▶ **What is being asked**: Copy out the material below word for word. Begin at the line that has "Is the bottom" and stop after the line that has "1 PM lines.".

▶ **Provided records**:

====================

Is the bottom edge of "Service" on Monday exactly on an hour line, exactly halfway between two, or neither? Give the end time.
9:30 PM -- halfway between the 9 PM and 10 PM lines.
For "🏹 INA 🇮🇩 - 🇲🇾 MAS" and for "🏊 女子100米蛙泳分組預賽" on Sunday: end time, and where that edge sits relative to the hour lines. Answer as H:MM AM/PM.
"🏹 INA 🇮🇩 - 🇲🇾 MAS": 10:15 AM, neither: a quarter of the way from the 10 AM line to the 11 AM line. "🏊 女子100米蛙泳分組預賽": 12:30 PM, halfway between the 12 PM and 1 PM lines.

====================

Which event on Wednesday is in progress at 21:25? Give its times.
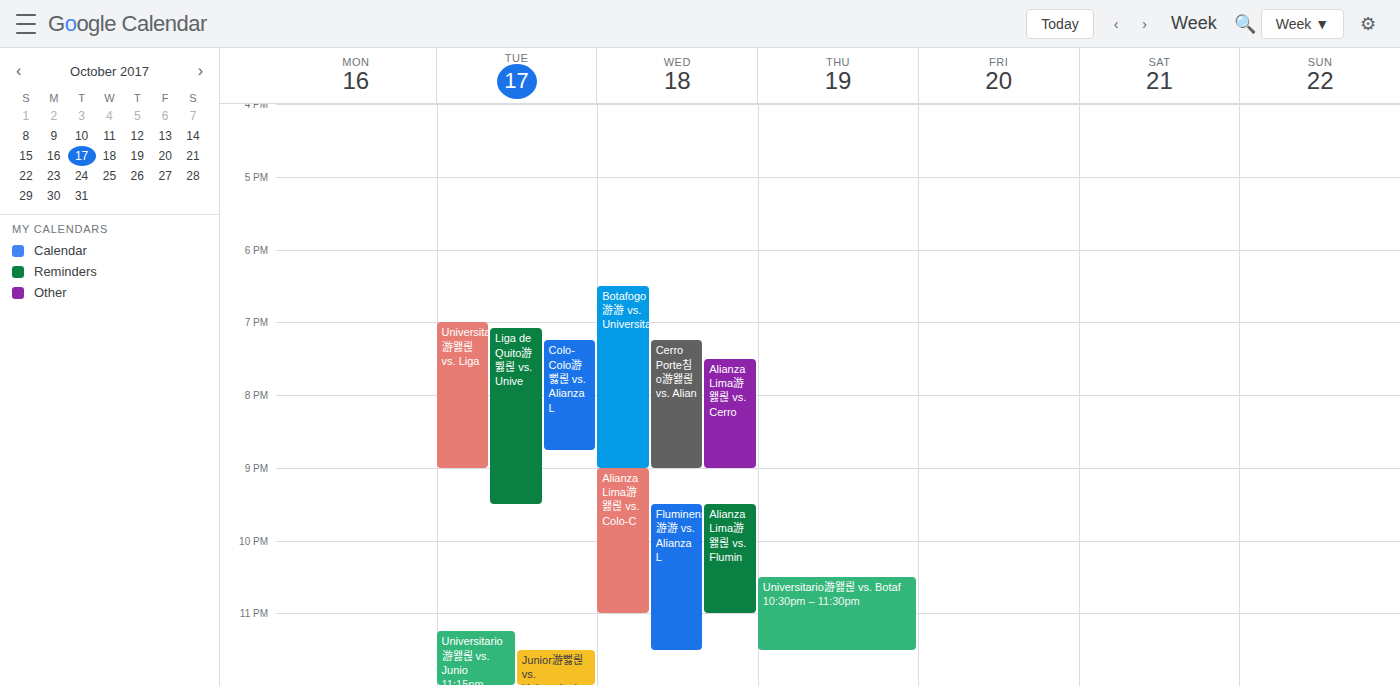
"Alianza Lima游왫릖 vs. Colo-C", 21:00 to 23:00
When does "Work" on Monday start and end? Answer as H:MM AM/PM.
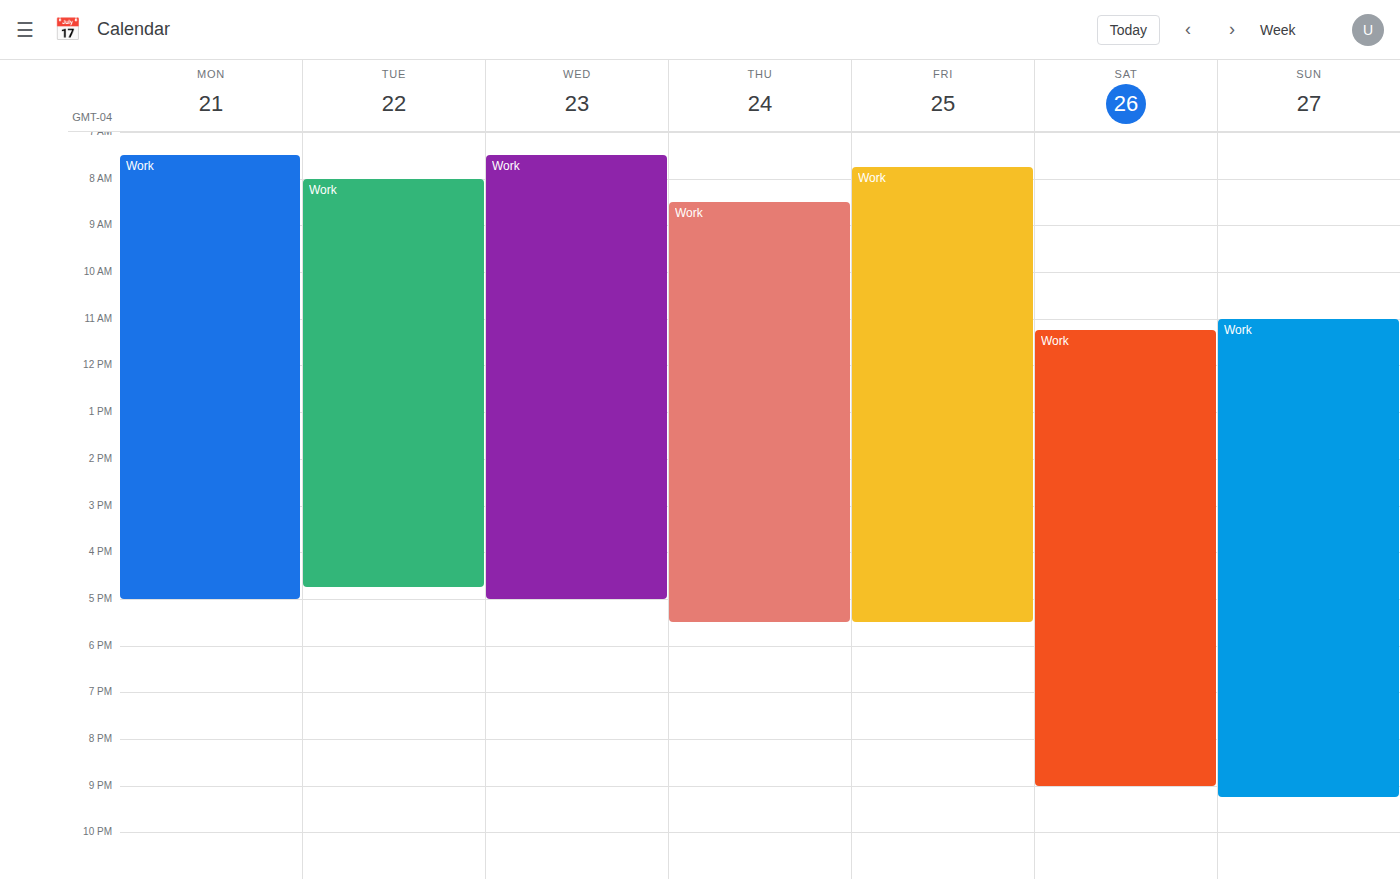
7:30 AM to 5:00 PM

====================

▶ **Response**:
Is the bottom edge of "Service" on Monday exactly on an hour line, exactly halfway between two, or neither? Give the end time.
9:30 PM -- halfway between the 9 PM and 10 PM lines.
For "🏹 INA 🇮🇩 - 🇲🇾 MAS" and for "🏊 女子100米蛙泳分組預賽" on Sunday: end time, and where that edge sits relative to the hour lines. Answer as H:MM AM/PM.
"🏹 INA 🇮🇩 - 🇲🇾 MAS": 10:15 AM, neither: a quarter of the way from the 10 AM line to the 11 AM line. "🏊 女子100米蛙泳分組預賽": 12:30 PM, halfway between the 12 PM and 1 PM lines.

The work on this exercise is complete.